Camera metadata records:
=-=-=-=-=
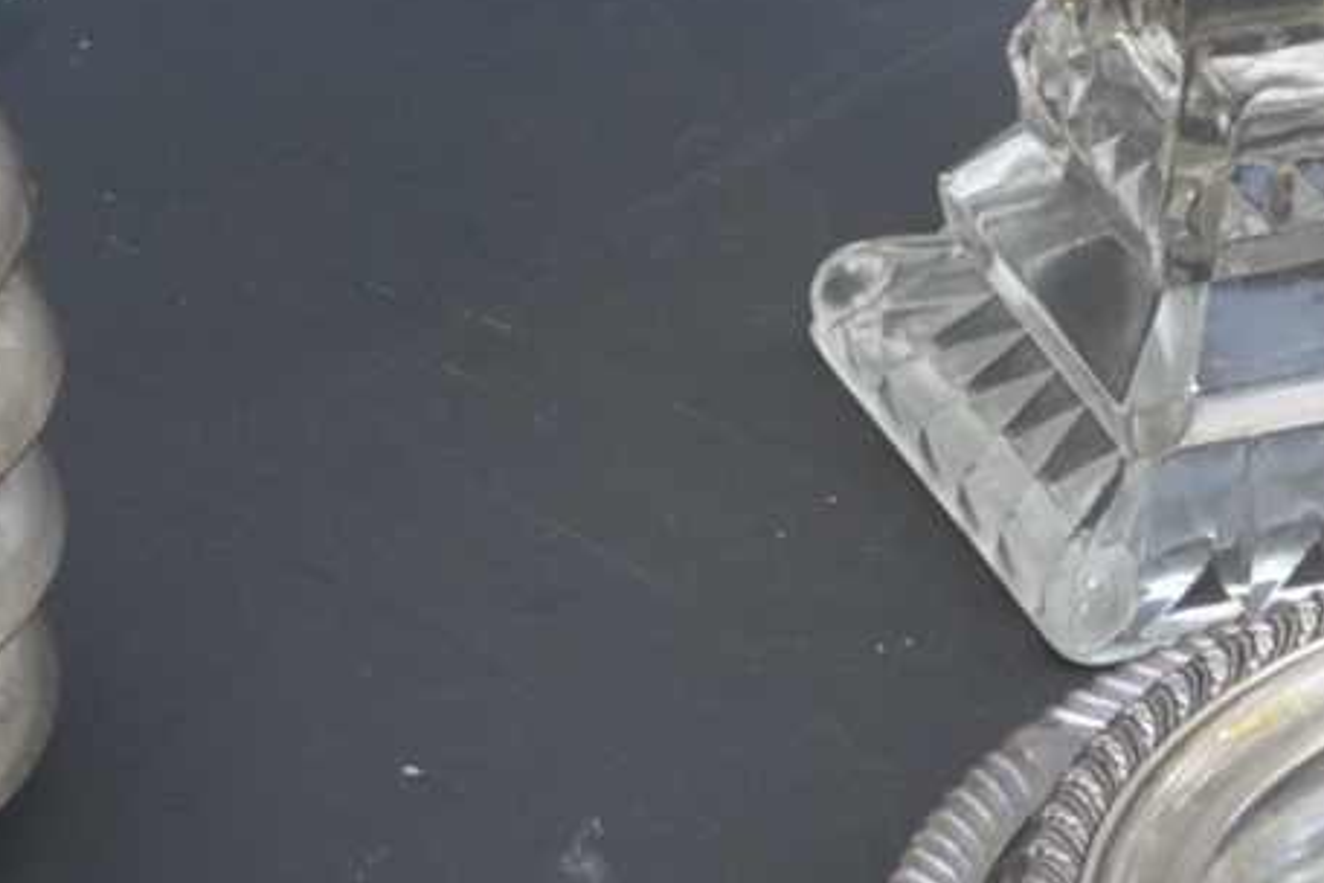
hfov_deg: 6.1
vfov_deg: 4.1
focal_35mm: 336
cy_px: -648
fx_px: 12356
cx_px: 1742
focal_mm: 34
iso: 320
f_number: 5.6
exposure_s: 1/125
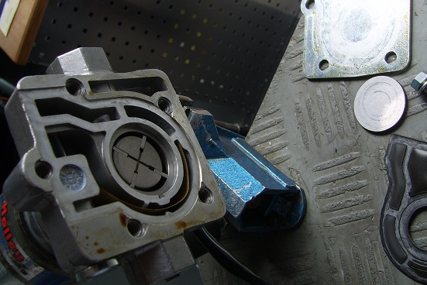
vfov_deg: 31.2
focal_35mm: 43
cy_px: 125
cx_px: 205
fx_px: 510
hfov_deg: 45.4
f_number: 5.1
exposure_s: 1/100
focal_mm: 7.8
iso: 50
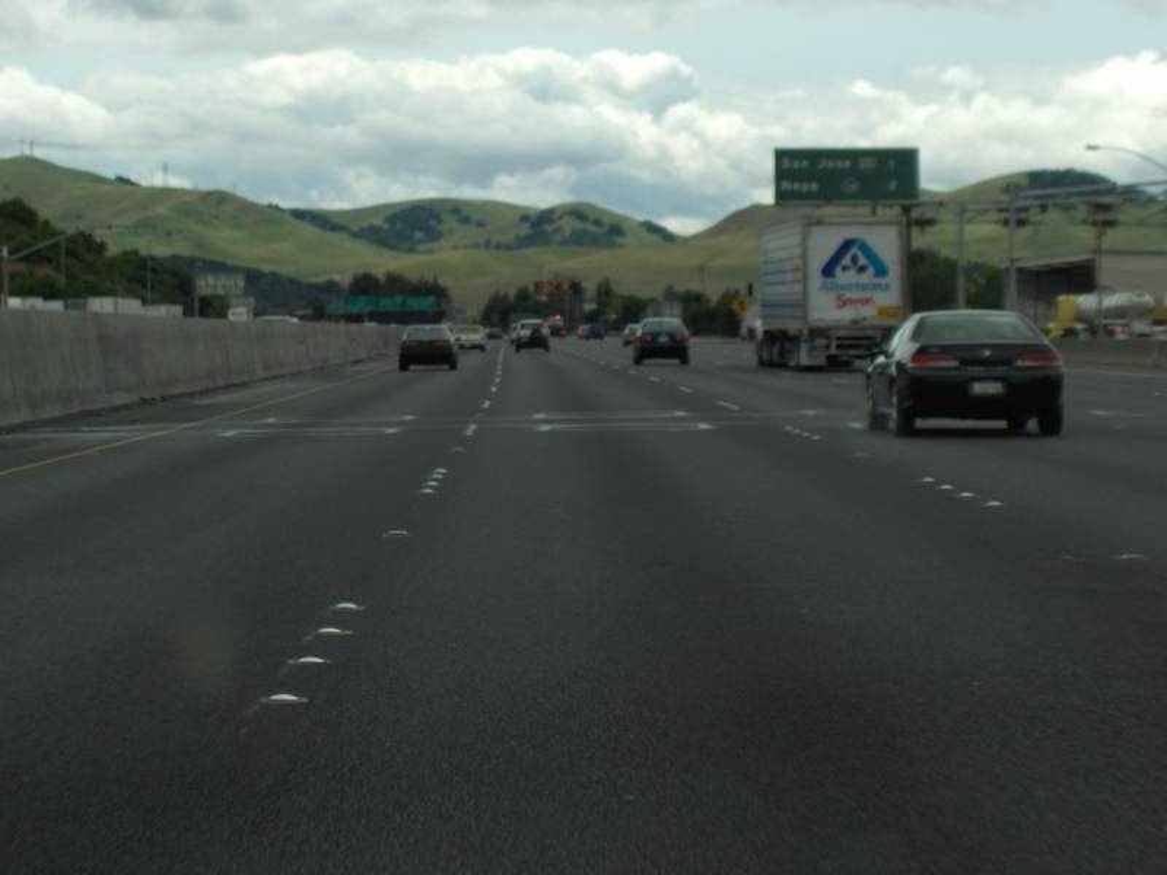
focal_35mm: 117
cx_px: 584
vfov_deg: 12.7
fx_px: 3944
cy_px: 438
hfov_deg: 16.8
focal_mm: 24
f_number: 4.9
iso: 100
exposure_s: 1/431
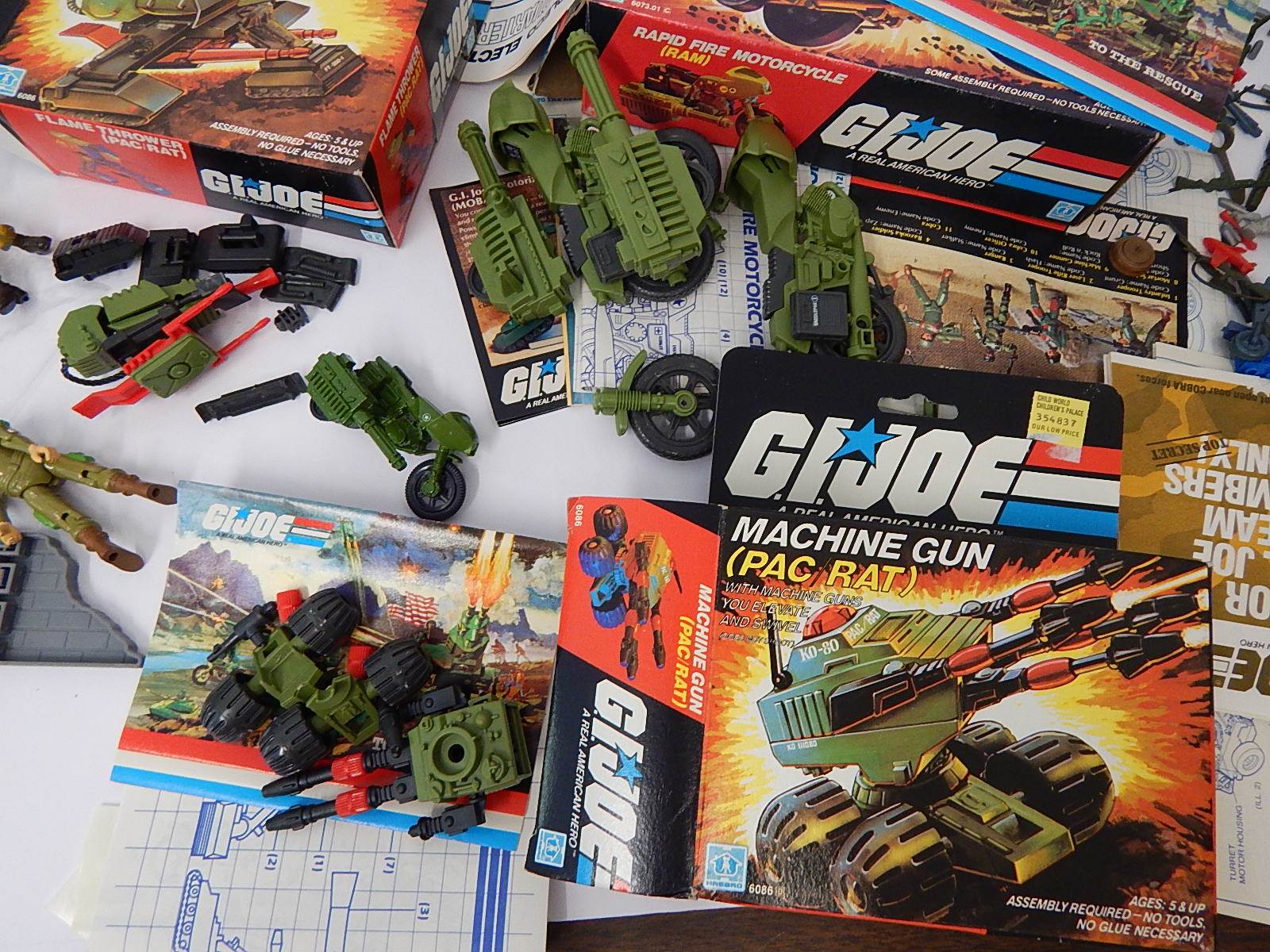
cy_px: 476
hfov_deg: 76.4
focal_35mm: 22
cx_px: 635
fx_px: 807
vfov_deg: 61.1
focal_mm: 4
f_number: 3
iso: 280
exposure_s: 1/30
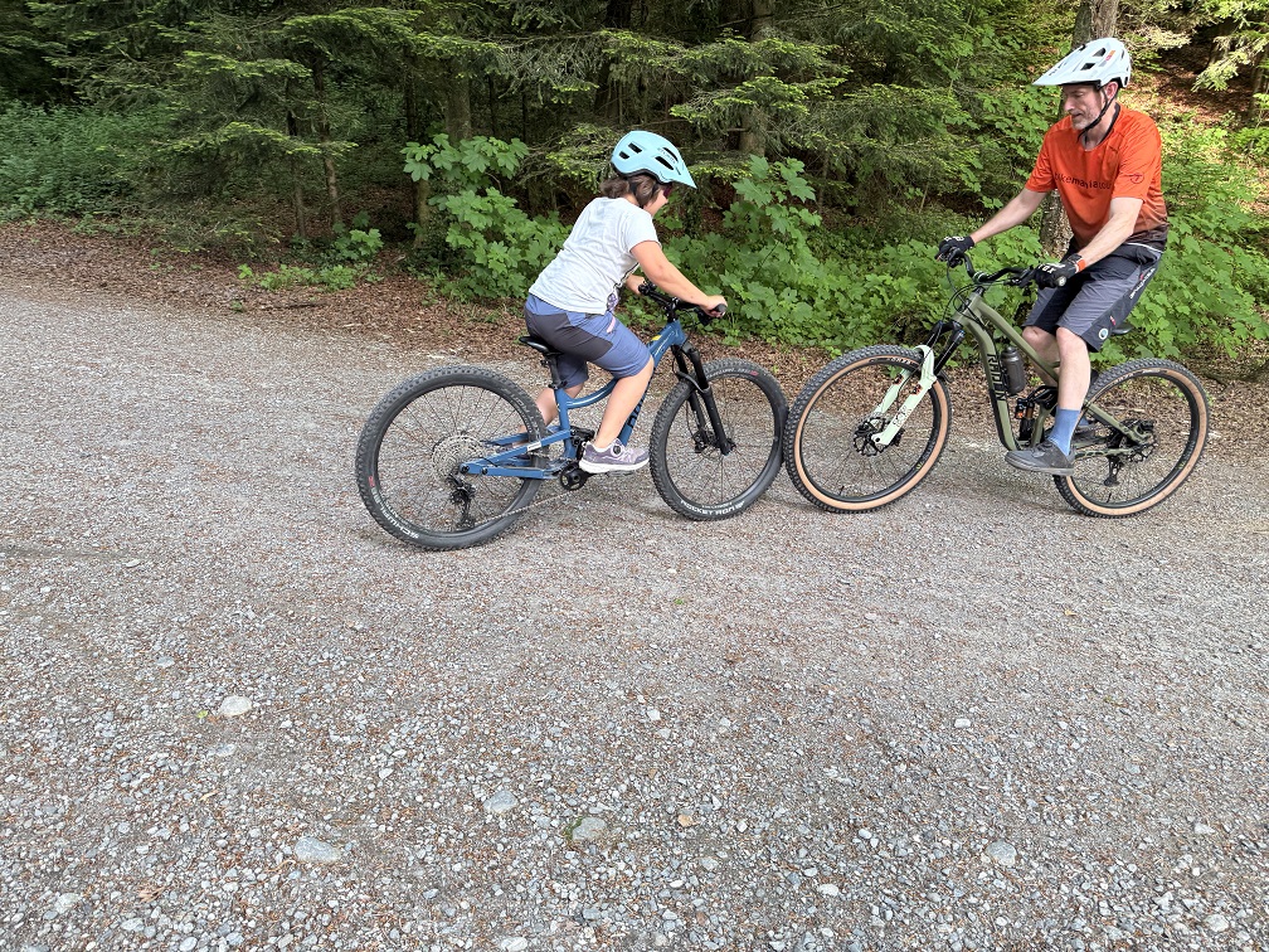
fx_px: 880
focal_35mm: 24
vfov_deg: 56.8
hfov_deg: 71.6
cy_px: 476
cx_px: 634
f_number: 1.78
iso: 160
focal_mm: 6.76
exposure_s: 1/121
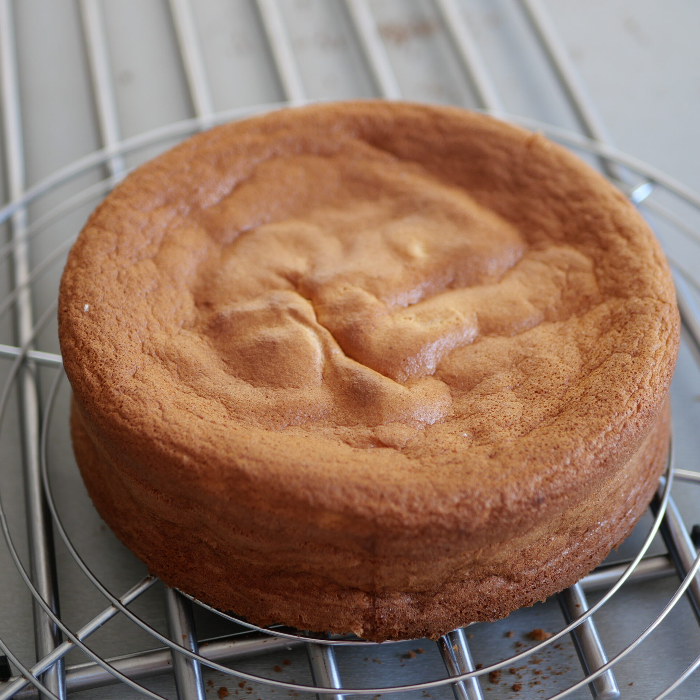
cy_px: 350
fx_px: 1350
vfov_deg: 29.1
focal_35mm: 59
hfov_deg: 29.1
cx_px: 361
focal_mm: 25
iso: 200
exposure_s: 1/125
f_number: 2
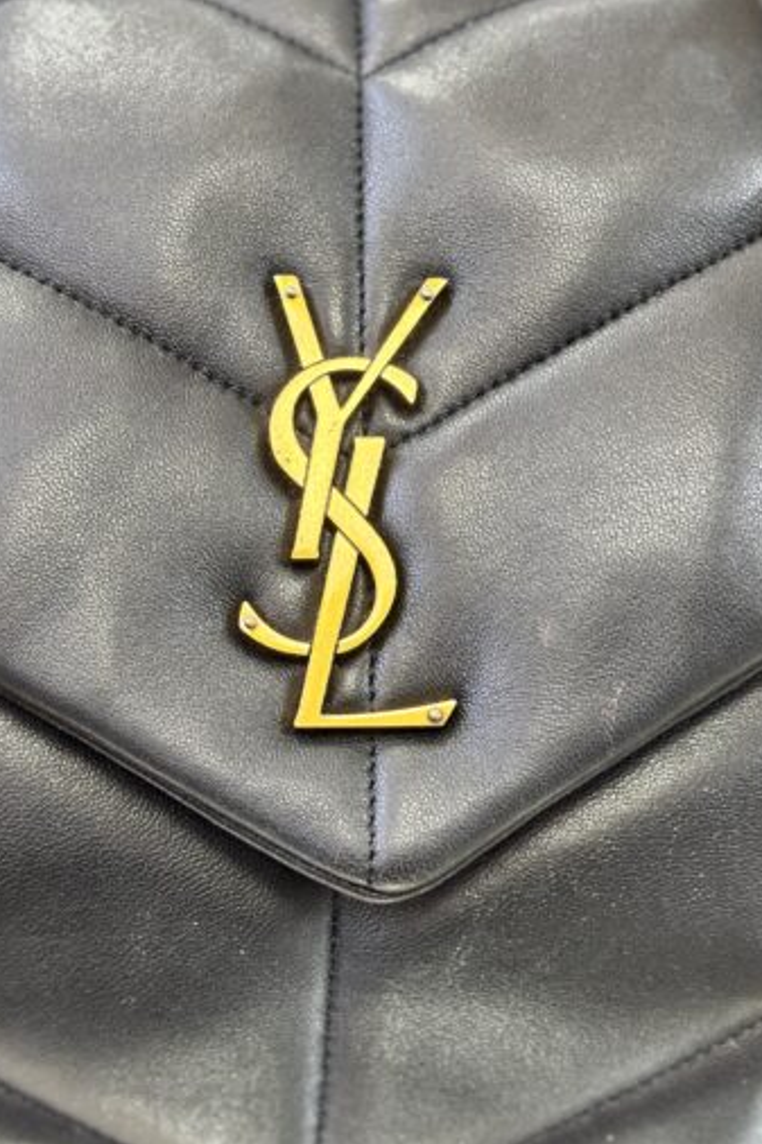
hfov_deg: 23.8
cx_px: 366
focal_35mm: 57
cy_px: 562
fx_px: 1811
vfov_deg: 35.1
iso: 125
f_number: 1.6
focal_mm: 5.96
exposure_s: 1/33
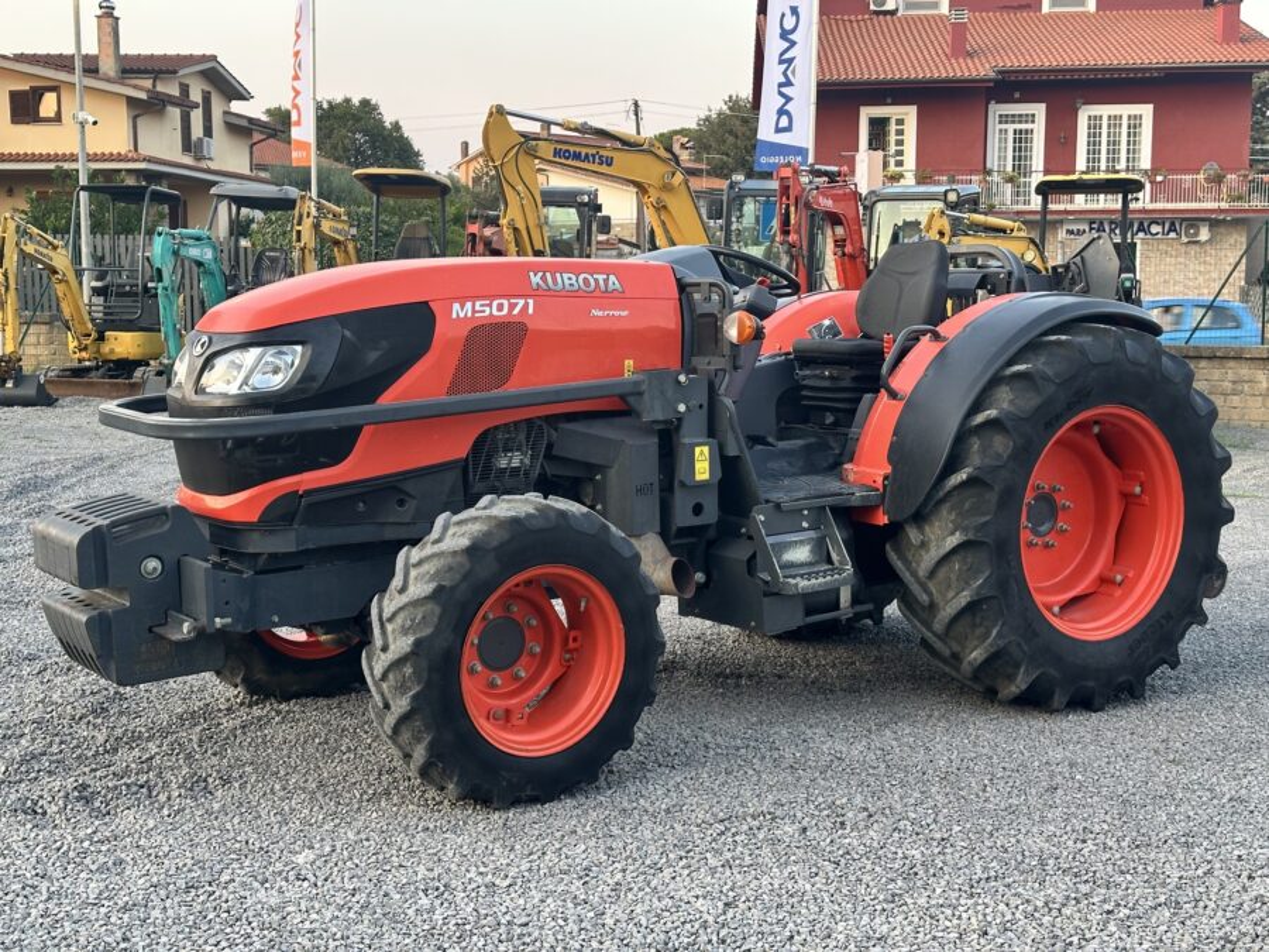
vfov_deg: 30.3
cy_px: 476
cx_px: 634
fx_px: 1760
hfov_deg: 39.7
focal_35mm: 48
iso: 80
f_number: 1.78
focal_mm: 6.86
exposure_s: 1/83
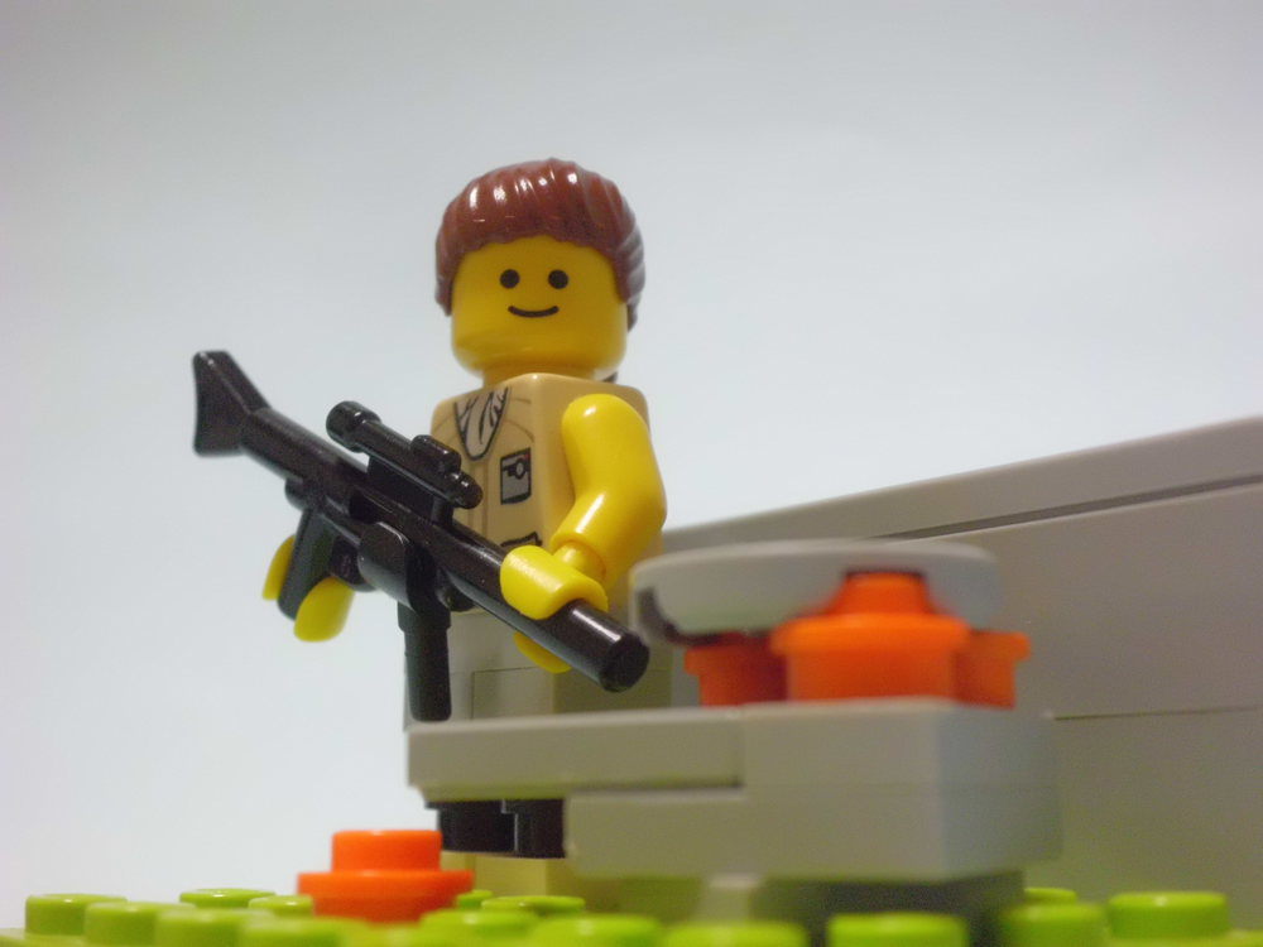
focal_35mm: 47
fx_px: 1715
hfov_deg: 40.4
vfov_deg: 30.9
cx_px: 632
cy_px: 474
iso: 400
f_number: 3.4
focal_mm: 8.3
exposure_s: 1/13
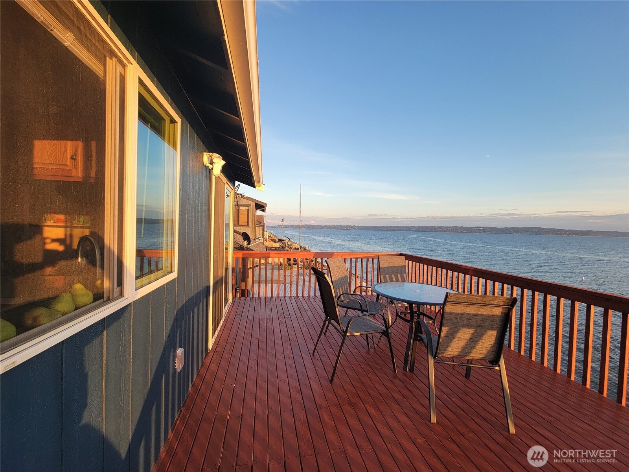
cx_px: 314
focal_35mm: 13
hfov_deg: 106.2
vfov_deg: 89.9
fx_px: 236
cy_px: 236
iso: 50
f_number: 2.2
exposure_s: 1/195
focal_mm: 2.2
=-=-=-=-=
Retype the data above exactly; pictures are not part of the copy.

hfov_deg: 6.1
vfov_deg: 4.1
focal_35mm: 336
cy_px: -648
fx_px: 12356
cx_px: 1742
focal_mm: 34
iso: 320
f_number: 5.6
exposure_s: 1/125
vfov_deg: 31.2
focal_35mm: 43
cy_px: 125
cx_px: 205
fx_px: 510
hfov_deg: 45.4
f_number: 5.1
exposure_s: 1/100
focal_mm: 7.8
iso: 50
focal_35mm: 117
cx_px: 584
vfov_deg: 12.7
fx_px: 3944
cy_px: 438
hfov_deg: 16.8
focal_mm: 24
f_number: 4.9
iso: 100
exposure_s: 1/431
cy_px: 476
hfov_deg: 76.4
focal_35mm: 22
cx_px: 635
fx_px: 807
vfov_deg: 61.1
focal_mm: 4
f_number: 3
iso: 280
exposure_s: 1/30
fx_px: 880
focal_35mm: 24
vfov_deg: 56.8
hfov_deg: 71.6
cy_px: 476
cx_px: 634
f_number: 1.78
iso: 160
focal_mm: 6.76
exposure_s: 1/121
cy_px: 350
fx_px: 1350
vfov_deg: 29.1
focal_35mm: 59
hfov_deg: 29.1
cx_px: 361
focal_mm: 25
iso: 200
exposure_s: 1/125
f_number: 2
hfov_deg: 23.8
cx_px: 366
focal_35mm: 57
cy_px: 562
fx_px: 1811
vfov_deg: 35.1
iso: 125
f_number: 1.6
focal_mm: 5.96
exposure_s: 1/33
vfov_deg: 30.3
cy_px: 476
cx_px: 634
fx_px: 1760
hfov_deg: 39.7
focal_35mm: 48
iso: 80
f_number: 1.78
focal_mm: 6.86
exposure_s: 1/83
focal_35mm: 47
fx_px: 1715
hfov_deg: 40.4
vfov_deg: 30.9
cx_px: 632
cy_px: 474
iso: 400
f_number: 3.4
focal_mm: 8.3
exposure_s: 1/13
cx_px: 314
focal_35mm: 13
hfov_deg: 106.2
vfov_deg: 89.9
fx_px: 236
cy_px: 236
iso: 50
f_number: 2.2
exposure_s: 1/195
focal_mm: 2.2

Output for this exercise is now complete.